Hello, please introduce yourself and describe your position at La Clínica Del Pueblo.
My name is Rodrigo Stein, and I’m the Director of Health Equity and Strategic community Partnerships at La Clínica Del Pueblo, the Department of Health Equity and Strategic community Partnerships has two major functions, reducing barriers associated with the social determinants associated with immigration as a social determinant of health, and reducing the barriers for medical care relating to language barriers. We facilitate medical interpretation services for patients needing specialty care.
How is La Clínica Del Pueblo’s approach to diabetes care different from what patients may experience in other health care facilities?
La Clínica consistently has promoted the idea that immigration is a social determinate of health, and as such, It requires a multi-layer approach to address this, including how we approach diabetes care. Because immigration status affects a person’s abilities to gain meaningful employment. It affects a person’s ability, to obtain health insurance, whether that’s employer-sponsored or publicly subsidized health care. La Clínica’s approach recognizes these barriers and works to address them by strengthening multisectoral partnerships that address the barriers that are visible and tangible with immigration. Such as facilitating food access, facilitating referrals for legal organizations, addressing and minimizing some of the barriers associated with immigration as well as this network of medical interpretation when engaging with specialty care.
As the Director of Health Equity and Strategic Community Partnerships, how does your role support diabetes care to address both medical and social needs?
My primary function is to strengthen those intersectoral partnerships. Whether it’s legal food access, so they understand the barriers that some of our community faces, whether that’s a partner, having language access services on-site, or facilitating interpretation service specifically when we speak about the legal issues. Through our food access partners that they understand that not all of our community will be eligible for Snap or Witk benefits due to their immigration status. These partnerships have to be mindful of these barriers and we have to create joint solutions.
How has COVID-19 changed your work in diabetes care?
I believe that one of the ways at COVID transformed the organization was by developing more intentional protocols and processes of how to be able to do remote work. For example, I know, that the diabetes management classes, were all done in person. A transition from facilitating six weeks to eight-week behavior change classes, over zoom or existing remote technologies required a lot of protocol development, also a lot of training on behalf of patients, a lot of our patients are older and limited English proficiency. A lot of these technologies unfortunately are not easy to just stop by and explain in simple language in Spanish. It took a lot of effort from the health educators to explain to people how to facilitate the available internet tools. In the early stages of COVID-19, we did the transition for La Clínica to become a food distribution hub something that was never done before. So we recognize the immediate material need, and thanks to strong partners and a strong network of food assistant partners, La Clínica absorbed the responsibility in the early stages of the pandemic becoming a full distribution site specifically for patients at risk or living with diabetes.
Are there lessons or changes from the pandemic that we should carry forward in diabetes care?

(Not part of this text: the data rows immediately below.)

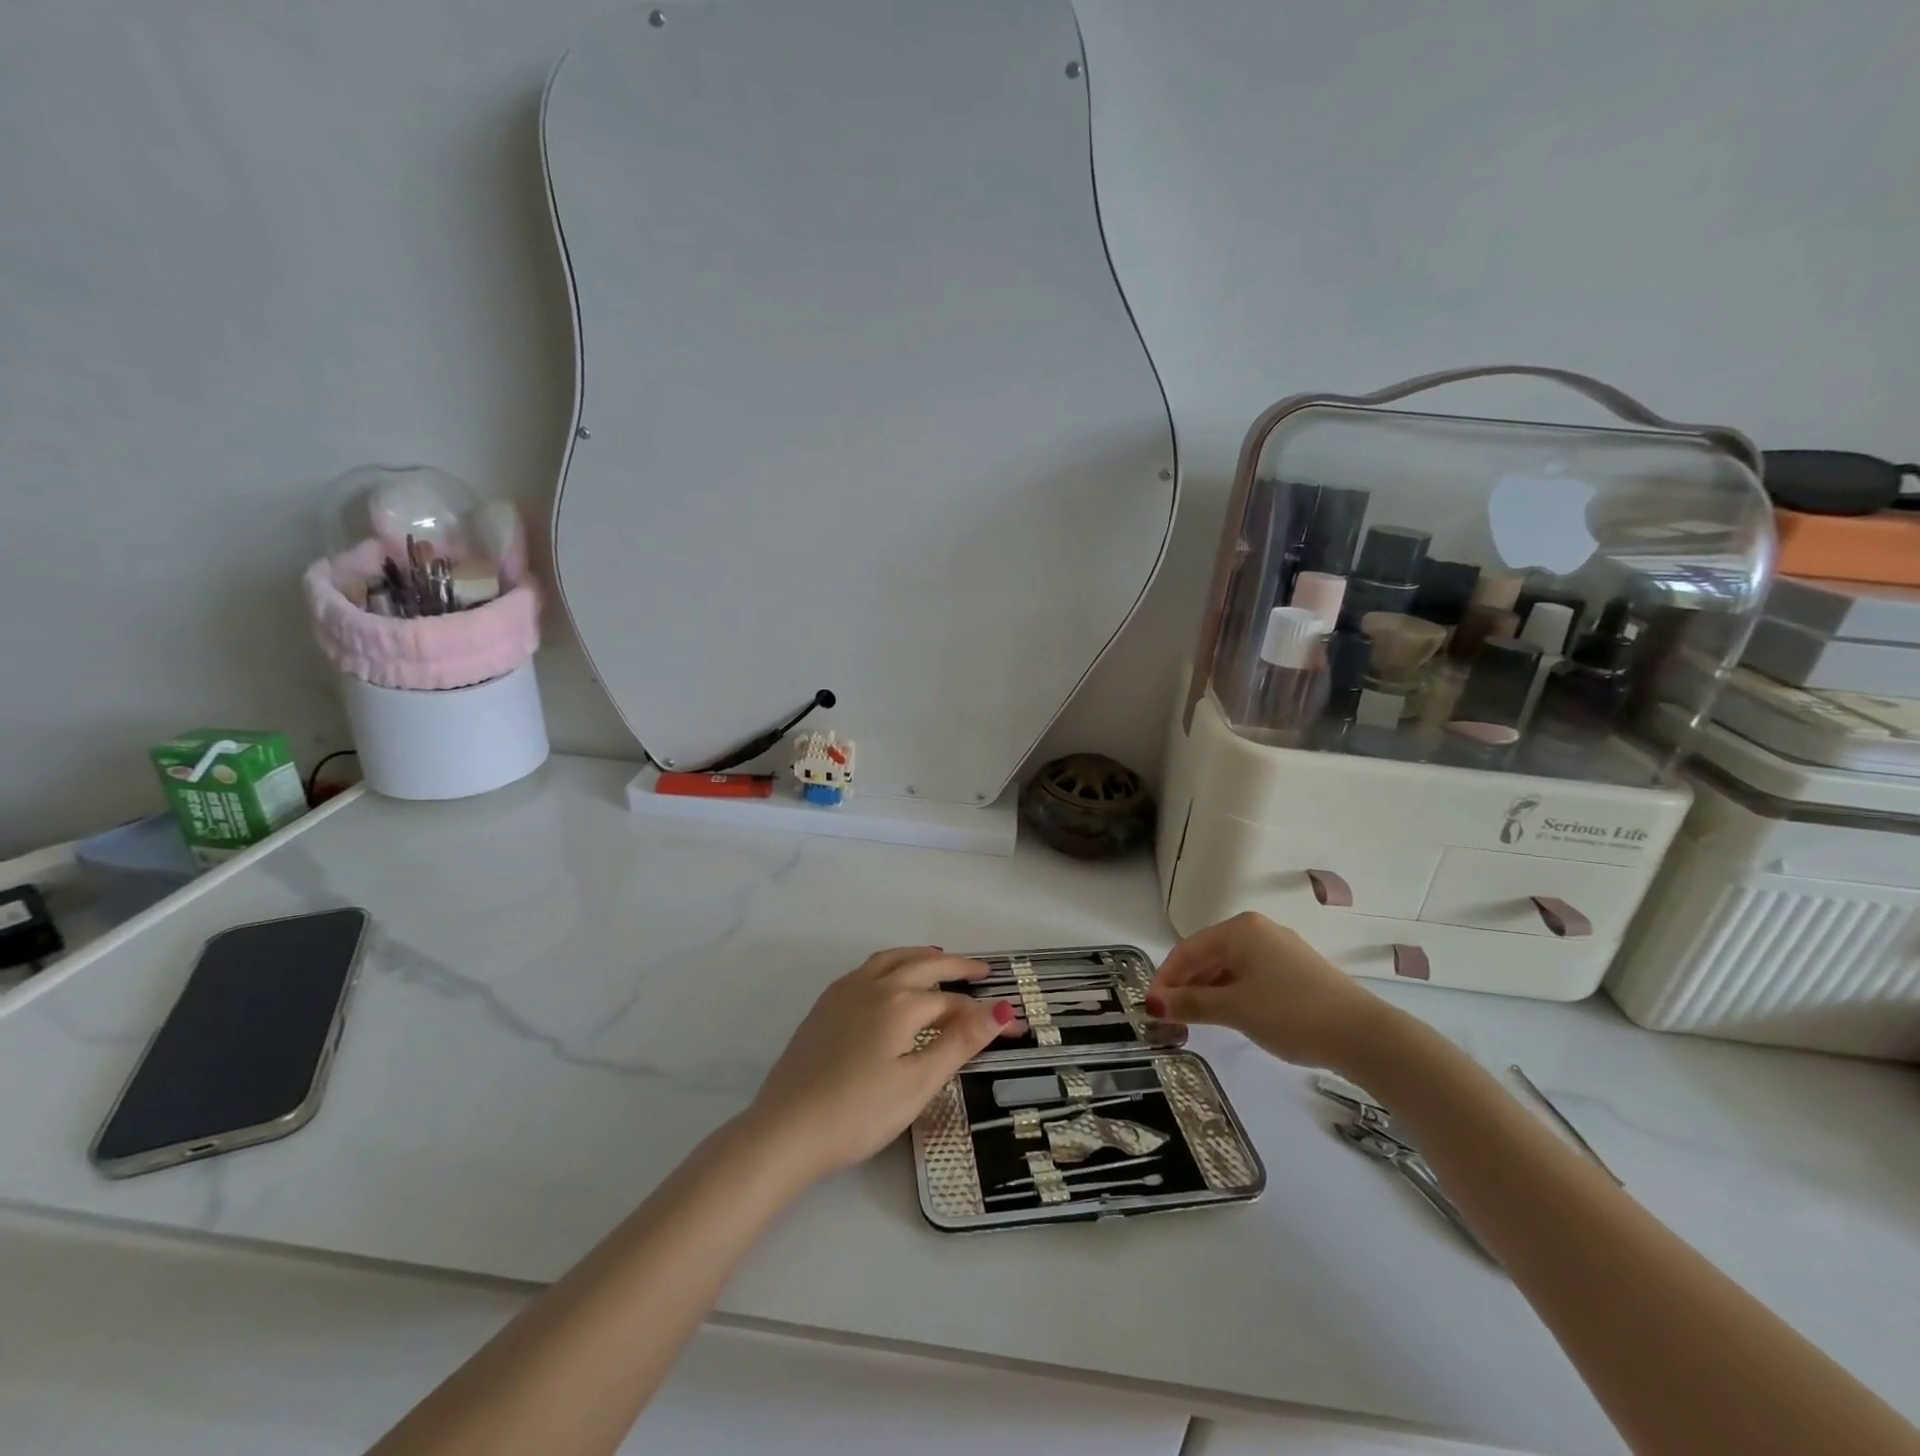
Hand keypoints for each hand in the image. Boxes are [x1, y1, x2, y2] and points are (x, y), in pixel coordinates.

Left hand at [746, 947, 1015, 1181]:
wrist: (787, 1130)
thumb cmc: (860, 1112)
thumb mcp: (918, 1082)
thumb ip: (960, 1042)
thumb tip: (1001, 1009)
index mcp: (901, 1003)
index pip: (954, 1003)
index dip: (985, 1015)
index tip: (1013, 1027)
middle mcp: (874, 985)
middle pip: (923, 966)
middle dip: (956, 966)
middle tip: (982, 970)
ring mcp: (844, 992)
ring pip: (891, 959)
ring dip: (919, 956)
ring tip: (938, 958)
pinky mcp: (824, 1006)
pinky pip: (866, 969)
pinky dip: (890, 963)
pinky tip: (889, 979)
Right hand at [1146, 913, 1393, 1067]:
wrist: (1363, 1035)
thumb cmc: (1290, 1013)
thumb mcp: (1234, 1009)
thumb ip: (1191, 1004)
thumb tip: (1153, 1004)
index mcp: (1239, 929)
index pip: (1187, 950)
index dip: (1166, 978)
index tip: (1152, 1008)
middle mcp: (1258, 930)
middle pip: (1208, 955)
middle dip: (1186, 985)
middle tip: (1171, 1018)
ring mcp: (1280, 949)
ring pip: (1229, 966)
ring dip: (1208, 991)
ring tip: (1196, 1020)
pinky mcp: (1297, 970)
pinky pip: (1251, 975)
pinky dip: (1232, 993)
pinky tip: (1230, 1015)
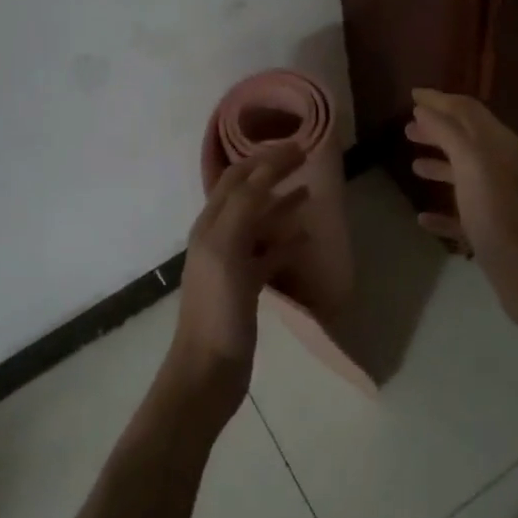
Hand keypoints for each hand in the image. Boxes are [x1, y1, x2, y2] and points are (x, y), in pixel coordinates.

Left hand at [162, 143, 306, 415]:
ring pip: (260, 221)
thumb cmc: (217, 309)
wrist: (207, 372)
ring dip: (282, 202)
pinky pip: (269, 253)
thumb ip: (245, 207)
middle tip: (306, 159)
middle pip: (248, 193)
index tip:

For immigrant communities, if jurisdictions don’t recognize or don’t allow for public-funded options or exclusion through the type of employment that have access to insurance. I think organizations that work with immigrant communities should be on the policy front, examining what options exist at the county or state level to guarantee access to care. On the other front, partnership building and addressing the immediate and material social needs, such as food, but not only any type of food, healthy and culturally appropriate food that recognizes the community, is also an important step. And from that social need build the case that will be addressed immediately. That is not a long-term system solution. So, what policy changes have to have to change, or at that bigger level, we’re talking about wages, we’re talking about worker protections, were talking about long-term immigration reform. That has two for the Latino community, especially the immigrant Latino community, and more specifically Low-income Latino community in an immigrant community. Those are the systemic changes that need to be pursued.
To continue supporting medical and social needs for Latino/a/x patients living with diabetes, what are some of your advocacy priorities in your region?
We’ve been successful to eliminate one of the barriers for the D.C Alliance. We’ve been able to successfully push, a recertification period to a year matching the Medicaid recertification process. However, that is still incomplete. Even though, though we are very grateful for the effort and our partner Coalitions Work. The alliance is still not comparable to Medicaid, since it doesn’t cover services such as mental health. I know when we speak about health, we define it as the complete social mental, and physical sense of well-being, not only a physiological. Integrating mental health will be very important as the next step for our advocacy with the D.C Alliance. Because we are in multiple jurisdictions, not only in the District of Columbia, we work in Prince George’s county in Maryland, seeking county or state solutions within the state of Maryland, that can increase access to high-quality and culturally appropriate health care for the immigrant community. Whether that is pursuing unique county funding to create a similar insurance program such as the alliance, or whether that’s going at the state level.